'The League Of Extraordinary Gentlemen' Will Be Female-Centric, So Who Will The Extraordinary Gentlewomen Be?

Back in May, when 20th Century Fox announced that they would be rebooting The League Of Extraordinary Gentlemen, I hoped they would do the right thing and change the men to women for a change of pace. And it looks like sometimes the stars align: in an interview with Collider, producer John Davis talked about the Extraordinary Gentlemen reboot: "Just by going back to the roots and making it authentic to what the fan base was really excited about. It’s female-centric, which I think is interesting," he said. Can I get a "hell yeah?" One problem, though: the original source material, sadly but not surprisingly, hardly features any female characters, save for chemist Mina Harker from Bram Stoker's Dracula. But no matter: late 19th century literature is rife with female protagonists that would be perfect to team up, Avengers-style, to save the world from evil.

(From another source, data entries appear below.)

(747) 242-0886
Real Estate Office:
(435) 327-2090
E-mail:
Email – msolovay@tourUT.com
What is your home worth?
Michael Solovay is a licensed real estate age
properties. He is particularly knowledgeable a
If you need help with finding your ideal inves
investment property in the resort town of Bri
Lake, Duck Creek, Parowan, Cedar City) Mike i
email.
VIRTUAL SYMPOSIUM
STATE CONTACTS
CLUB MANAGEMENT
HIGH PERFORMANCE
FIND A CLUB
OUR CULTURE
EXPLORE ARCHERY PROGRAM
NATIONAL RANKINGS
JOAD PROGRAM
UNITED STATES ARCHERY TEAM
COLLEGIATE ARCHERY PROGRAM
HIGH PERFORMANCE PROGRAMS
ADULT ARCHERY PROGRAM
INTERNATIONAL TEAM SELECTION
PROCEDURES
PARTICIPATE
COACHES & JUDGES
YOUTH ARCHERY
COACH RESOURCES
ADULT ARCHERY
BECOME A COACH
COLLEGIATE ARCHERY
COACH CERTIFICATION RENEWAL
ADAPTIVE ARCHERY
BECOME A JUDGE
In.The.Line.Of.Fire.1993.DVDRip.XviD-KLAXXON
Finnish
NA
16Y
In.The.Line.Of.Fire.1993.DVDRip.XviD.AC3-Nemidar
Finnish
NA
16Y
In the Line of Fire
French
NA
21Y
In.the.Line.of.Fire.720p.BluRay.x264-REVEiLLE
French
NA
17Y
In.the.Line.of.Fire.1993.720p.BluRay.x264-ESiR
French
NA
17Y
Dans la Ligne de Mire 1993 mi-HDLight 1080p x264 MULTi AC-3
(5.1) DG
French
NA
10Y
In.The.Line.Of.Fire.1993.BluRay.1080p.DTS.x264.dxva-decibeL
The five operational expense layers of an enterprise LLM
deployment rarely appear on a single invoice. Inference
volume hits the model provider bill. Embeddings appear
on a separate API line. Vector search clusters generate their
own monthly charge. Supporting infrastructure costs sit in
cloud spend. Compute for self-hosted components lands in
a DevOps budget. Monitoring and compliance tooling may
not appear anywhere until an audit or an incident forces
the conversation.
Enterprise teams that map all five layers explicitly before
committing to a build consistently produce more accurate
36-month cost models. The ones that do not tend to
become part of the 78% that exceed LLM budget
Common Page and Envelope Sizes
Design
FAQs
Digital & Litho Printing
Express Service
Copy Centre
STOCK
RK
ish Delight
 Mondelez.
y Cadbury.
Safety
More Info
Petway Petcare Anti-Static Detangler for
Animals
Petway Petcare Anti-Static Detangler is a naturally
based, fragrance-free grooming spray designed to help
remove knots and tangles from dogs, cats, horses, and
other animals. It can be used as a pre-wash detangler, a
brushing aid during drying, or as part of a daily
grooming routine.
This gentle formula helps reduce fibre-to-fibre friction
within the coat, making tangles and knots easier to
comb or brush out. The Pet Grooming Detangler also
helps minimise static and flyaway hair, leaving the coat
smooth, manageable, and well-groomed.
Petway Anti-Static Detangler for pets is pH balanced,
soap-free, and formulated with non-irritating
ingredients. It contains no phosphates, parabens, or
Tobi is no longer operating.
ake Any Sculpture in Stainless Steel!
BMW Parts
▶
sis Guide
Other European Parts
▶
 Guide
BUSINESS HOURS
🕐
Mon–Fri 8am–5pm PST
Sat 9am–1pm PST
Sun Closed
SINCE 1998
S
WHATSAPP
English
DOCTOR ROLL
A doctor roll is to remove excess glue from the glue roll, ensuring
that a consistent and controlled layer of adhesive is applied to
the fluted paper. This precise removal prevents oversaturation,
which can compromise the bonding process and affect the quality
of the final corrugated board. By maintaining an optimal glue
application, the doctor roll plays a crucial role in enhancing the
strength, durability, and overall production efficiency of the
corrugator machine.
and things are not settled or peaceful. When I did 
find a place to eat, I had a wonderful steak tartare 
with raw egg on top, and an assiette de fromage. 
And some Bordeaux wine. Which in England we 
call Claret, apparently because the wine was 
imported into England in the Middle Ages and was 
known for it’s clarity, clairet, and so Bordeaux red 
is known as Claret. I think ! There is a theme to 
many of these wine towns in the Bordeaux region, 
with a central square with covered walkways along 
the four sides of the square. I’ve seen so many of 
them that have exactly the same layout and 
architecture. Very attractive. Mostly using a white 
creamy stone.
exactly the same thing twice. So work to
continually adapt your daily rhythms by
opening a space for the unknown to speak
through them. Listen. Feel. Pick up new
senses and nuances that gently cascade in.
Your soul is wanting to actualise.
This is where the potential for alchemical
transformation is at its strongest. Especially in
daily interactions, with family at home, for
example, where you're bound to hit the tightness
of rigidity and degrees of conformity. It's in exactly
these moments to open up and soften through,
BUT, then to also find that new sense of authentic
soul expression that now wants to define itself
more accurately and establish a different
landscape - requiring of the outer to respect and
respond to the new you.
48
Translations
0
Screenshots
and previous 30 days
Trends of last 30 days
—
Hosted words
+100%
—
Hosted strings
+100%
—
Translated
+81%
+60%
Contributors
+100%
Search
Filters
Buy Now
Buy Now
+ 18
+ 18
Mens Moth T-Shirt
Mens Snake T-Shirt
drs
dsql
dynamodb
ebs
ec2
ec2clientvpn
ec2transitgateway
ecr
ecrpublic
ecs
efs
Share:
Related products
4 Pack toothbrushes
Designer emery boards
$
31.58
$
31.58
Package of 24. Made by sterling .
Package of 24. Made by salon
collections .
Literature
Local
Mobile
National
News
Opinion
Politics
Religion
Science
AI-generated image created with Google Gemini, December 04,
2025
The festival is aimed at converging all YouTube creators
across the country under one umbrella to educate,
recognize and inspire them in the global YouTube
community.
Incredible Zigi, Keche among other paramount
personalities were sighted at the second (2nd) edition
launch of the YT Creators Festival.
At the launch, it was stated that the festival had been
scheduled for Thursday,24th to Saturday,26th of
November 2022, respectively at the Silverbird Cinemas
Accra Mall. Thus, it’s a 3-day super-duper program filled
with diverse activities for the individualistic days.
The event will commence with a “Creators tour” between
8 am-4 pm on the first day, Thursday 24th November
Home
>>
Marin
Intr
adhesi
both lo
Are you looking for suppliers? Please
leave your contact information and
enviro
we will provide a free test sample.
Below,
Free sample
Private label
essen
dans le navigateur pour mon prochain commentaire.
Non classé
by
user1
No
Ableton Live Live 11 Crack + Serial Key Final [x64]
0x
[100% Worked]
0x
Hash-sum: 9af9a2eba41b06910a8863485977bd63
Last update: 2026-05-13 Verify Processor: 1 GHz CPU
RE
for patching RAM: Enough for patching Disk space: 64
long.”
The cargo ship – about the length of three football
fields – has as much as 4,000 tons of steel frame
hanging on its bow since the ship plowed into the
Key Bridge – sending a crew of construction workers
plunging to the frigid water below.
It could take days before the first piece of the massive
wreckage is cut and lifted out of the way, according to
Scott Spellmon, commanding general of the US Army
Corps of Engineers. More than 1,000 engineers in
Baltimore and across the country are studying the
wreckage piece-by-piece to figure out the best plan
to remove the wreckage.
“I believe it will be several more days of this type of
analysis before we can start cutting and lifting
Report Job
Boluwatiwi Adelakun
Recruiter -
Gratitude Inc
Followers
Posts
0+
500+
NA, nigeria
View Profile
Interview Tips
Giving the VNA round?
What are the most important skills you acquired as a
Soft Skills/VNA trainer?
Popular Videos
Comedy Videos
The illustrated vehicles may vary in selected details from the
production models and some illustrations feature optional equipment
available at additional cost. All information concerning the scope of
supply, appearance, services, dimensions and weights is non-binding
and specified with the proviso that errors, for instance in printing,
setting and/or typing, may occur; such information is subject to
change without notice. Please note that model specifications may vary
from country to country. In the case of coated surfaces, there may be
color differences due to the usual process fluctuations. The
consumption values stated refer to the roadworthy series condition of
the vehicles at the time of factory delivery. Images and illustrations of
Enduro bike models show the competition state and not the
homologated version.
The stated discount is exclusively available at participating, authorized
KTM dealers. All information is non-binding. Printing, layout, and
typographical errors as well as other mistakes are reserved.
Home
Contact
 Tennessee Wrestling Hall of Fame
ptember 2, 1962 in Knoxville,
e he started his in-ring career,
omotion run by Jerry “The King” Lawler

The original 2003 film starred Sean Connery, Naseerudin Shah, Shane West, Peta Wilson and more in the film adaptation of Alan Moore and Kevin O'Neill's comic series. The League is comprised of literary characters brought to life in the Victorian/Edwardian era in the late 19th century, banding together to defeat evil — a steampunk superhero movie, not unlike Sherlock Holmes (he's not in the League, but the villain of the film is Sir Arthur Conan Doyle's Moriarty).

The update with women is both long overdue and probably exactly what the series needs, although Davis and the rest of the team are going to have to take some creative liberties with the source material to make it female-centric. There are plenty to choose from, though — and here are some suggestions:

Jane Eyre

Charlotte Bronte's titular heroine is one of the strongest women in Western literature. By the end of her bildungsroman, Jane has forgotten more about adversity than you will ever know — and has held her own in the face of misogynistic, 19th century men.

Tess

If you haven't read Tess Of The D'Urbervilles, you should — the 1891 Thomas Hardy novel is sexy and scandalous. Tess is a maiden that's ousted from society just because she loses her virginity before she weds, but she is ultimaitely, obviously, a good woman. Fighting the double standards of patriarchy would make fighting an evil villain a cakewalk for Tess.

Elizabeth Bennet

So technically, The League Of Extraordinary Gentlemen focuses on characters from the late 19th century, and Pride And Prejudice was published in 1813. But every superhero film needs some comic relief, and who better than Lizzie Bennet, who's smart as a whip and has the sassiest wit in England?

Anna Karenina

Perhaps the most tragic Russian woman in literature. I wouldn't be opposed to Keira Knightley reprising her role as Anna for The League. They could easily make her the villain if they wanted to.

Miss Havisham

The original spinster! Miss Havisham is from Charles Dickens' Great Expectations, and she is perhaps the best example of the "woman scorned" trope, and it would be amazing to see that subverted in a superhero film. Plus, she wears an ancient wedding dress.

Whoever the women end up being, let's hope that the reboot does them justice. It's looking promising, though. Davis also said that his inspiration from the film comes from a recent victory in feminist filmmaking: "I love female characters, point-of-view characters in action movies. I thought Mad Max was great. I think you can always find a fresh way of doing something and going back to the basics," he said. VICTORIAN LITERATURE: FURY ROAD.